:: Goal ::
Could you copy every line of the material below, keeping each one unchanged?

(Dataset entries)

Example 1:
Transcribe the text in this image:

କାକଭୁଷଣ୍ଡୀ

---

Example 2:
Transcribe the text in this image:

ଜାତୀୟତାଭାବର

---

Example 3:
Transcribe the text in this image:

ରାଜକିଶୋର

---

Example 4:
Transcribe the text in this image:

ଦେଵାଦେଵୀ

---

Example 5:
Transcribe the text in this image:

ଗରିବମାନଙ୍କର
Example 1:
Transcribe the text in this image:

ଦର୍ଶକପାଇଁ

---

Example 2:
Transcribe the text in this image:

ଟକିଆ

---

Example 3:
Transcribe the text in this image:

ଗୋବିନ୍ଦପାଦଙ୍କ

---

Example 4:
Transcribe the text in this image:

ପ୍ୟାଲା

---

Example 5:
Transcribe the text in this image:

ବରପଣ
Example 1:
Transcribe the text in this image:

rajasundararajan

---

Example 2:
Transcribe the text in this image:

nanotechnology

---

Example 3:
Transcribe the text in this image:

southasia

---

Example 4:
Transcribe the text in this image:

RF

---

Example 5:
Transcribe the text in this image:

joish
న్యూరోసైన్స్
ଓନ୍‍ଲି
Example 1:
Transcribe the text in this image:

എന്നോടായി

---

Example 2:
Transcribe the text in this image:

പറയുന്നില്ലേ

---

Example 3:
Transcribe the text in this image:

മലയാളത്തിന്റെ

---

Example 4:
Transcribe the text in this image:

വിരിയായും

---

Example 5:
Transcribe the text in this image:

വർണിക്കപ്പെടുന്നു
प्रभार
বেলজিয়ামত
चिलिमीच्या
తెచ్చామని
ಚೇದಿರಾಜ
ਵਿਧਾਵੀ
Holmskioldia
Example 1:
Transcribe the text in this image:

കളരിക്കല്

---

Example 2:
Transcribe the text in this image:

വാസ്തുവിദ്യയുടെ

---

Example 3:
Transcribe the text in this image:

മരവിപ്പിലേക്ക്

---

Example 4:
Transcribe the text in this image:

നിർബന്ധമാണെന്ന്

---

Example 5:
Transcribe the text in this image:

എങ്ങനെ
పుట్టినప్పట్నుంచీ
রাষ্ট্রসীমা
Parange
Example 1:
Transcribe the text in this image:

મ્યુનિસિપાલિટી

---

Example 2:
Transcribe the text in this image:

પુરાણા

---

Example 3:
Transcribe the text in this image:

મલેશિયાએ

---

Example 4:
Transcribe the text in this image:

:: Written reply ::
Example 1:
Transcribe the text in this image:

କାକଭୁଷଣ୍ଡୀ

---

Example 2:
Transcribe the text in this image:

ଜାତୀୟତାଭାବର

---

Example 3:
Transcribe the text in this image:

ରାଜକିଶୋର

---

Example 4:
Transcribe the text in this image:

ଦେଵାଦେଵୀ

---

Example 5:
Transcribe the text in this image:

ଗରିବମାନଙ୍କର
Example 1:
Transcribe the text in this image:

ଦର୍ଶକପାଇଁ

---

Example 2:
Transcribe the text in this image:

ଟକିଆ

---

Example 3:
Transcribe the text in this image:

ଗୋବିନ୍ଦପାଦଙ୍କ

---

Example 4:
Transcribe the text in this image:

ପ୍ୟାଲା

---

Example 5:
Transcribe the text in this image:

ବରପଣ
Example 1:
Transcribe the text in this image:

rajasundararajan

---

Example 2:
Transcribe the text in this image:

nanotechnology

---

Example 3:
Transcribe the text in this image:

southasia

---

Example 4:
Transcribe the text in this image:

RF

---

Example 5:
Transcribe the text in this image:

joish
న్యూరోసైన్స్
ଓନ୍‍ଲି
Example 1:
Transcribe the text in this image:

എന്നോടായി

---

Example 2:
Transcribe the text in this image:

പറയുന്നില്ലേ

---

Example 3:
Transcribe the text in this image:

മലയാളത്തിന്റെ

---

Example 4:
Transcribe the text in this image:

വിരിയായും

---

Example 5:
Transcribe the text in this image:

വർണിക്കപ്പെടുന്നു
प्रभार
বেলজিয়ামত
चिलिमीच्या
తెచ్చామని
ಚೇದಿರಾಜ
ਵਿਧਾਵੀ
Holmskioldia
Example 1:
Transcribe the text in this image:

കളരിക്കല്

---

Example 2:
Transcribe the text in this image:

വാസ്തുവിദ്യയുടെ

---

Example 3:
Transcribe the text in this image:

മരവിപ്പിലേക്ക്

---

Example 4:
Transcribe the text in this image:

നിർബന്ധമാണെന്ന്

---

Example 5:
Transcribe the text in this image:

എങ്ങനെ
పుట్టినప్పట్నుంచీ
রাষ্ট্রসীমা
Parange
Example 1:
Transcribe the text in this image:

મ્યુનિસિપાલિટી

---

Example 2:
Transcribe the text in this image:

પુરાણા

---

Example 3:
Transcribe the text in this image:

મલેશિયાએ

---

Example 4:
Transcribe the text in this image:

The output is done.